Click Approve in the web UI. Continue to canary:
> "Scripted canary — 5% traffic, baseline comparison shows +3ms p99 delta. Within tolerance. Convoy promotes."

---

### Act 4 — Secrets Gate (1 min)

**Narrate:** "Let me show what happens when `STRIPE_SECRET_KEY` is missing on Fly."

```bash
npm run convoy -- apply $PLAN_ID --real-fly --fly-app=meridian-orders
```

> "Before the deploy command runs, Convoy diffs the expected keys against what Fly has staged. `STRIPE_SECRET_KEY` is missing. It pauses — not fails, pauses — and shows you the gate in the web UI."

In the web UI, point to the `stage_secrets` approval card:
> "The form lets you paste the value right here. Convoy pushes it to Fly via `fly secrets set` and then continues the deploy. The pipeline never stalled — it paused, collected what it needed, and proceeded."

---

### Act 5 — The Handoff (2 min)

**Narrate:** "Here's the part that matters for the Karan scenario."

```bash
npm run convoy -- plans
```

> "This plan is a record. What was scanned, what was scored, what rehearsal found, what was staged. Karan's replacement opens this page, sees the Dockerfile preview, sees that `DATABASE_URL` is already marked staged, sees the p99 baseline from the last rehearsal."

Back to the web UI plan page:
> "They don't need Karan's tribal knowledge. They need this page and a `convoy apply`."

---

## Objection Handling

**"We already have CI/CD."**
> "CI runs on the commit you already pushed. Convoy runs before the PR — it rehearses your code on your machine before a single file is committed. The CI/CD pipeline and Convoy are complementary: Convoy validates before the PR, CI validates the PR content."

**"We have Terraform / Pulumi for infra."**
> "Convoy doesn't touch your Terraform. It authors the application layer — Dockerfile, fly.toml, the CI workflow that invokes your existing infra. If you have a VPS with docker-compose, it goes there instead."

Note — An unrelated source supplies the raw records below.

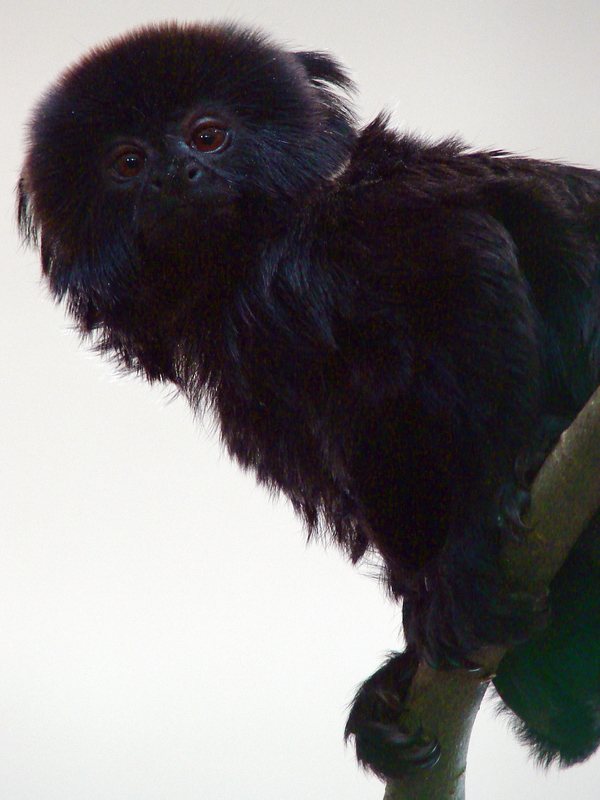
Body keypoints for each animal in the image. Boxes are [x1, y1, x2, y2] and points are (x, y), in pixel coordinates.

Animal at [17, 21, 600, 779]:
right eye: (127, 162)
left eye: (208, 136)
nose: (174, 173)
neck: (260, 261)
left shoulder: (371, 218)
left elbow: (467, 253)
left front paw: (484, 522)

**"We'd have to trust Convoy to not break anything."**
> "Convoy never authors your application code. It authors exactly five artifact types: Dockerfile, platform manifest, CI workflow, .env.schema, infra/ terraform stubs. Every forward action has a pre-staged reverse. The medic writes diagnoses; it doesn't write fixes."

**"What if Convoy's platform choice is wrong?"**
> "Override it. `--platform=vps` or `--platform=railway`. The score table still shows why each platform ranked where it did — you can audit it, disagree, and ship to wherever you want."